- Exercise aim
Repeat all of the records verbatim.

═════ Records supplied ═════

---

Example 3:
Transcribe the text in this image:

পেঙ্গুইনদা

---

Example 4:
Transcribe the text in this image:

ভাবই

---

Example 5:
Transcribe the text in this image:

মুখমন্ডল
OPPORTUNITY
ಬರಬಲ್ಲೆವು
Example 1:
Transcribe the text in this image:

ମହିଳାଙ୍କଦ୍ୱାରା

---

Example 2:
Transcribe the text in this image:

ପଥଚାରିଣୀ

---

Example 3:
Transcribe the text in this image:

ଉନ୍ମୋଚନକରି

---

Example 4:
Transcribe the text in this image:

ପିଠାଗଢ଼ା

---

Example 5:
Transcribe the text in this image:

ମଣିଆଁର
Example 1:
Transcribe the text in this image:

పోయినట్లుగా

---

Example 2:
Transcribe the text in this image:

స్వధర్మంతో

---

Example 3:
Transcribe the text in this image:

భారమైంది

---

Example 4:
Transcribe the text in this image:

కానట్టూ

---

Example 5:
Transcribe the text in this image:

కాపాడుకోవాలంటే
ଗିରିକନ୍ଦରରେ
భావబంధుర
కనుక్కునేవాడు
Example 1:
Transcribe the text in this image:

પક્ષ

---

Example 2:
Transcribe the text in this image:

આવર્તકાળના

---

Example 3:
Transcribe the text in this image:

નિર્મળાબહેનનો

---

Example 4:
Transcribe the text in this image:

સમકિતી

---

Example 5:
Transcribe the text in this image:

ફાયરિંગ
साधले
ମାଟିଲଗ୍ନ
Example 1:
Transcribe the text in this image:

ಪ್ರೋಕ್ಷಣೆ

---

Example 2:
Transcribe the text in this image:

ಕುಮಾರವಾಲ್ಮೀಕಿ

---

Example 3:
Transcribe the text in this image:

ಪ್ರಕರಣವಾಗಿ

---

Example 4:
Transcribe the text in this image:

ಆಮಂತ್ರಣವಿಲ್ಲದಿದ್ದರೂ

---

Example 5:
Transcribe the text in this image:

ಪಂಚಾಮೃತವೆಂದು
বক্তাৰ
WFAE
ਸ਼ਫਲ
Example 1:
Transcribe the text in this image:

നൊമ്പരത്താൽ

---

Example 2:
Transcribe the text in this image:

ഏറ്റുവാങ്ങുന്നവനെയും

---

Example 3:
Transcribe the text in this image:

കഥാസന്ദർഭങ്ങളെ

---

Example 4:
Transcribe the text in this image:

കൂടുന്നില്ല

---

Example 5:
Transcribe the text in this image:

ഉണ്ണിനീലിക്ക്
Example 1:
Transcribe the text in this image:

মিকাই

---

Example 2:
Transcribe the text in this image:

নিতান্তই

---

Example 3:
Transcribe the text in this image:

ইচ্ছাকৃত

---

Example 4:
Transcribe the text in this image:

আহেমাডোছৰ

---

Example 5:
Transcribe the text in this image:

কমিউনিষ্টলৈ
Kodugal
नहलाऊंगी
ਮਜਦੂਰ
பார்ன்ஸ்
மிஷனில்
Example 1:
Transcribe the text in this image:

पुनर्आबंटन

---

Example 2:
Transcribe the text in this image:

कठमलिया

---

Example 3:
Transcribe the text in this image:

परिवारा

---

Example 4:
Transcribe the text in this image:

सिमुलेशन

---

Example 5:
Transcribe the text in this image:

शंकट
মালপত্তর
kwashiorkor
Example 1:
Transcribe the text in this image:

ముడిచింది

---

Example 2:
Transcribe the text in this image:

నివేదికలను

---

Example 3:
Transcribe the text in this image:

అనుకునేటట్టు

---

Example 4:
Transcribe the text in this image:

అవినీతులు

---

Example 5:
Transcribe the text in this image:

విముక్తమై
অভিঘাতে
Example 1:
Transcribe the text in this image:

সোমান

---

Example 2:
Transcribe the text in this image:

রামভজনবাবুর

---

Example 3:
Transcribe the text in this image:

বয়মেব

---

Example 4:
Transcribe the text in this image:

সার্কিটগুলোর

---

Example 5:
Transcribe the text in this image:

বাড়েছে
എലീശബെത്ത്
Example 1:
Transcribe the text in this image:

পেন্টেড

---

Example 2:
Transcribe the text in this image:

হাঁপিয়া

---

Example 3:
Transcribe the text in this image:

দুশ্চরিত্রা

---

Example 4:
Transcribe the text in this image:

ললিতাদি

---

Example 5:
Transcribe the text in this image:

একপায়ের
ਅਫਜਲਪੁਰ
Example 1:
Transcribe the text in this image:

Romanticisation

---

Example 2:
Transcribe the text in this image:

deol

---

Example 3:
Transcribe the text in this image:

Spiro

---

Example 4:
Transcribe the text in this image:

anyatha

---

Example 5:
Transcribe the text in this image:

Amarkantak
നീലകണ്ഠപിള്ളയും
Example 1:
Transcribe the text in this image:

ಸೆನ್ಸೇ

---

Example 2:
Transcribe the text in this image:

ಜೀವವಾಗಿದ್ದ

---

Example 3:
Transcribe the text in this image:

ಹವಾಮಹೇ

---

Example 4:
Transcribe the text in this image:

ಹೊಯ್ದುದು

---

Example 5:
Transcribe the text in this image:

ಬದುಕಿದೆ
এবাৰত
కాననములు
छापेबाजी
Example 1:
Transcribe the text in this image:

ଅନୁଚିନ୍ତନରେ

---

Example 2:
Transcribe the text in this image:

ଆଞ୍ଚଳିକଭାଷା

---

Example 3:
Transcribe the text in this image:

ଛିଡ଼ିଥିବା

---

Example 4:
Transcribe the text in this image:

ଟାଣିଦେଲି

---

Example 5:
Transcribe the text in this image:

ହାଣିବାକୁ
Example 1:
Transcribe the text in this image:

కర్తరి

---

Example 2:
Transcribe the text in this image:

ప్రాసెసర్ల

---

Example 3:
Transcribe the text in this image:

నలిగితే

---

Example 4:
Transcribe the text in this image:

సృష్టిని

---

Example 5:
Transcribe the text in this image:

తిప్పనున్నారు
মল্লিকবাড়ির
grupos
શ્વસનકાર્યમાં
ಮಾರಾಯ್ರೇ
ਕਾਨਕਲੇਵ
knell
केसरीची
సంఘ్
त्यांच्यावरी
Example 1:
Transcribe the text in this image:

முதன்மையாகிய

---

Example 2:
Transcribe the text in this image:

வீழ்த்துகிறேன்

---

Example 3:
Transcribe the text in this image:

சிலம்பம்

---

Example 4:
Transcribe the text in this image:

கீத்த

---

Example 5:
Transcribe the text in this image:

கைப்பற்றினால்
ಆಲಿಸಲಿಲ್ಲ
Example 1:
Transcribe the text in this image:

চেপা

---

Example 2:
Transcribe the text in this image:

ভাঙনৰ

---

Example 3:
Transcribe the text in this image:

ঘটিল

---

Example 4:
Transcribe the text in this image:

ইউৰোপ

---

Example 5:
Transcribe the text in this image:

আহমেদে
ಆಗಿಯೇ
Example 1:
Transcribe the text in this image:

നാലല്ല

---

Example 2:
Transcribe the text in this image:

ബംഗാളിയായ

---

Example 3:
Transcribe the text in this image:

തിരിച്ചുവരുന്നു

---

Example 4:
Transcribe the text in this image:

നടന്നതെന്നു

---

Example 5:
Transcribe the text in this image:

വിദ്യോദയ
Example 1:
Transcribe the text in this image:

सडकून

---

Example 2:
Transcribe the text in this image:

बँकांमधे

═════

- Reply to the exercise
---

Example 3:
Transcribe the text in this image:

পেঙ্গুইনদা

---

Example 4:
Transcribe the text in this image:

ভাবই

---

Example 5:
Transcribe the text in this image:

মুখমন্ডল
OPPORTUNITY
ಬರಬಲ್ಲೆವು
Example 1:
Transcribe the text in this image:

ମହିଳାଙ୍କଦ୍ୱାରା

---

Example 2:
Transcribe the text in this image:

ପଥଚାରିଣୀ

---

Example 3:
Transcribe the text in this image:

ଉନ୍ମୋଚନକରି

---

Example 4:
Transcribe the text in this image:

ପିଠାଗଢ଼ା

---

Example 5:
Transcribe the text in this image:

ମଣିଆଁର
Example 1:
Transcribe the text in this image:

పోయినట్లుగా

---

Example 2:
Transcribe the text in this image:

స్వధర్మంతో

---

Example 3:
Transcribe the text in this image:

భారమైంది

---

Example 4:
Transcribe the text in this image:

కానట్టూ

---

Example 5:
Transcribe the text in this image:

కాపాడుకోవాలంటే
ଗିରିକନ୍ଦରରେ
భావబంధుర
కనుక్కునేవాడు
Example 1:
Transcribe the text in this image:

પક્ષ

---

Example 2:
Transcribe the text in this image:

આવર્તકાળના

---

Example 3:
Transcribe the text in this image:

નિર્મળાબહેનનો

---

Example 4:
Transcribe the text in this image:

સમકિતી

---

Example 5:
Transcribe the text in this image:

ફાયરિંગ
साधले
ମାଟିଲଗ୍ନ
Example 1:
Transcribe the text in this image:

ಪ್ರೋಕ್ಷಣೆ

---

Example 2:
Transcribe the text in this image:

ಕುಮಾರವಾಲ್ಮೀಕಿ

---

Example 3:
Transcribe the text in this image:

ಪ್ರಕರಣವಾಗಿ

---

Example 4:
Transcribe the text in this image:

ಆಮಂತ್ರಣವಿಲ್ಲದಿದ್ದರೂ

---

Example 5:
Transcribe the text in this image:

ಪಂಚಾಮೃತವೆಂದು
বক্তাৰ
WFAE
ਸ਼ਫਲ
Example 1:
Transcribe the text in this image:

നൊമ്പരത്താൽ

---

Example 2:
Transcribe the text in this image:

ഏറ്റുവാങ്ങുന്നവനെയും

---

Example 3:
Transcribe the text in this image:

കഥാസന്ദർഭങ്ങളെ

---

Example 4:
Transcribe the text in this image:

കൂടുന്നില്ല

---

Example 5:
Transcribe the text in this image:

ഉണ്ണിനീലിക്ക്
Example 1:
Transcribe the text in this image:

মিকাই

---

Example 2:
Transcribe the text in this image:

নিতান্তই

---

Example 3:
Transcribe the text in this image:

ইচ্ছাকৃত

---

Example 4:
Transcribe the text in this image:

আহেমাডোছৰ

---

Example 5:
Transcribe the text in this image:

কমিউনিষ্টলৈ
Kodugal
नहलाऊंगी
ਮਜਦੂਰ
பார்ன்ஸ்
மிஷனில்
Example 1:
Transcribe the text in this image:

पुनर्आबंटन

---

Example 2:
Transcribe the text in this image:

कठमलिया

---

Example 3:
Transcribe the text in this image:

परिवारा

---

Example 4:
Transcribe the text in this image:

सिमुलेशन

---

Example 5:
Transcribe the text in this image:

शंकट
মালপত্তর
kwashiorkor
Example 1:
Transcribe the text in this image:

ముడిచింది

---

Example 2:
Transcribe the text in this image:

నివేదికలను

---

Example 3:
Transcribe the text in this image:

అనుకునేటట్టు

---

Example 4:
Transcribe the text in this image:

అవినీతులు

---

Example 5:
Transcribe the text in this image:

విముక్తమై
অভিঘাতে
Example 1:
Transcribe the text in this image:

সোমান

---

Example 2:
Transcribe the text in this image:

রামভজনবাবুর

---

Example 3:
Transcribe the text in this image:

বয়মেব

---

Example 4:
Transcribe the text in this image:

সার্কিটগুলোর

---

Example 5:
Transcribe the text in this image:

বাড়েছে
എലീശബെത്ത്
Example 1:
Transcribe the text in this image:

পেন্টেড

---

Example 2:
Transcribe the text in this image:

হাঁপিয়া

---

Example 3:
Transcribe the text in this image:

দুশ্চরিত্রা

---

Example 4:
Transcribe the text in this image:

ললিতাদি

---

Example 5:
Transcribe the text in this image:

একপায়ের
ਅਫਜਲਪੁਰ
Example 1:
Transcribe the text in this image:

Romanticisation

---

Example 2:
Transcribe the text in this image:

deol

---

Example 3:
Transcribe the text in this image:

Spiro

---

Example 4:
Transcribe the text in this image:

anyatha

---

Example 5:
Transcribe the text in this image:

Amarkantak
നീലകണ്ഠപിള്ളയും
Example 1:
Transcribe the text in this image:

ಸೆನ್ಸೇ

---

Example 2:
Transcribe the text in this image:

ಜೀವವಾಗಿದ್ದ

---

Example 3:
Transcribe the text in this image:

ಹವಾಮಹೇ

---

Example 4:
Transcribe the text in this image:

ಹೊಯ್ದುದು

---

Example 5:
Transcribe the text in this image:

ಬದುಕಿದೆ
এবাৰত
కాననములు
छापेबाजी
Example 1:
Transcribe the text in this image:

ଅନୁଚିନ୍ତନରେ

---

Example 2:
Transcribe the text in this image:

ଆଞ୍ଚଳିକଭାଷା

---

Example 3:
Transcribe the text in this image:

ଛିଡ଼ିଥିବା

---

Example 4:
Transcribe the text in this image:

ଟାଣିଦେଲି

---

Example 5:
Transcribe the text in this image:

ହାଣିବାକୁ
Example 1:
Transcribe the text in this image:

కర్తరి

---

Example 2:
Transcribe the text in this image:

ప్రాసెసర్ల

---

Example 3:
Transcribe the text in this image:

నలిగితే

---

Example 4:
Transcribe the text in this image:

సృష్టిని

---

Example 5:
Transcribe the text in this image:

తిప్పనున్నారు
মল্লিকবাড়ির
grupos
શ્વસનકાર્યમાં
ಮಾರಾಯ್ರೇ
ਕਾਨਕਲੇਵ
knell
केसरीची
సంఘ్
त्यांच्यावरी
Example 1:
Transcribe the text in this image:

முதன்மையாகிய

---

Example 2:
Transcribe the text in this image:

வீழ்த்துகிறேன்

---

Example 3:
Transcribe the text in this image:

சிலம்பம்

---

Example 4:
Transcribe the text in this image:

கீத்த

---

Example 5:
Transcribe the text in this image:

கைப்பற்றினால்
ಆಲಿಸಲಿಲ್ಲ
Example 1:
Transcribe the text in this image:

চেপা

---

Example 2:
Transcribe the text in this image:

ভাঙনৰ

---

Example 3:
Transcribe the text in this image:

ঘটিল

---

Example 4:
Transcribe the text in this image:

ইউৰোপ

---

Example 5:
Transcribe the text in this image:

আহমেদে
ಆಗಿಯೇ
Example 1:
Transcribe the text in this image:

നാലല്ല

---

Example 2:
Transcribe the text in this image:

ബംഗാളിയായ

---

Example 3:
Transcribe the text in this image:

തിരിച്ചുവരുന്നു

---

Example 4:
Transcribe the text in this image:

നടന്നതെന്നു

---

Example 5:
Transcribe the text in this image:

വിദ്യോദയ
Example 1:
Transcribe the text in this image:

सडकून

---

Example 2:
Transcribe the text in this image:

बँकांमधे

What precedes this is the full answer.